Soya bean production in African countries is generally low owing to a lack of high-yielding varieties, a lack of good crop management practices and poor market access.
“The African continent produces less than one-million tons of soya beans a year, whereas the US produces up to 29-million tons of soya beans a year. This may well be the answer to the nutritional problems that overwhelm our continent,” says Durban deputy mayor Logie Naidoo.
“I believe that, in 2013, we will be exceed- ingly advanced with soy products, making [it] a revolutionary eating product worldwide.”
The WSRC is a regular forum for the world’s soya bean researchers to exchange research results and development activities across all segments of the soya bean industry. It also promotes international communication and cooperation.
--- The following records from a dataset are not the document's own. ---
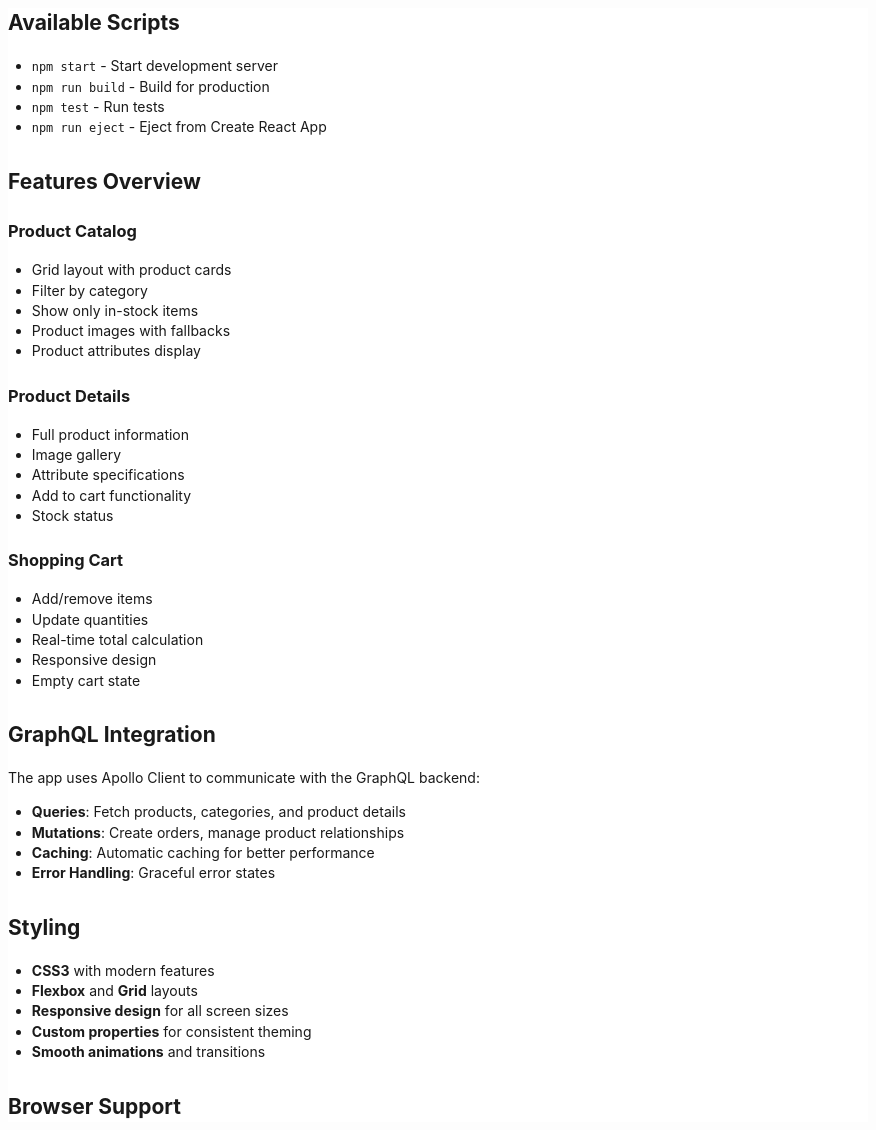 ## Available Scripts

- `npm start` - Start development server
- `npm run build` - Build for production
- `npm test` - Run tests
- `npm run eject` - Eject from Create React App

## Features Overview

### Product Catalog
- Grid layout with product cards
- Filter by category
- Show only in-stock items
- Product images with fallbacks
- Product attributes display

### Product Details
- Full product information
- Image gallery
- Attribute specifications
- Add to cart functionality
- Stock status

### Shopping Cart
- Add/remove items
- Update quantities
- Real-time total calculation
- Responsive design
- Empty cart state

## GraphQL Integration

The app uses Apollo Client to communicate with the GraphQL backend:

- **Queries**: Fetch products, categories, and product details
- **Mutations**: Create orders, manage product relationships
- **Caching**: Automatic caching for better performance
- **Error Handling**: Graceful error states

## Styling

- **CSS3** with modern features
- **Flexbox** and **Grid** layouts
- **Responsive design** for all screen sizes
- **Custom properties** for consistent theming
- **Smooth animations** and transitions

## Browser Support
A continuing committee, consisting of representatives from different regions of the world, gives guidance to the conference planners. A quinquennial event and the top international conference for the soya bean research community and the industry at large, seven WSRCs have been held in different countries since being launched by the University of Illinois in 1975.
The conference organisers are expanding the conference to include a Soya Bean Industry Forum, which will discuss and develop a global blueprint for a safe, secure and sustainable supply of soy for food, feed, fuel and fibre. Apart from the scientific exchange and Soya Bean Industry Forum, they will also showcase new varieties, new products, new technologies and the latest publications.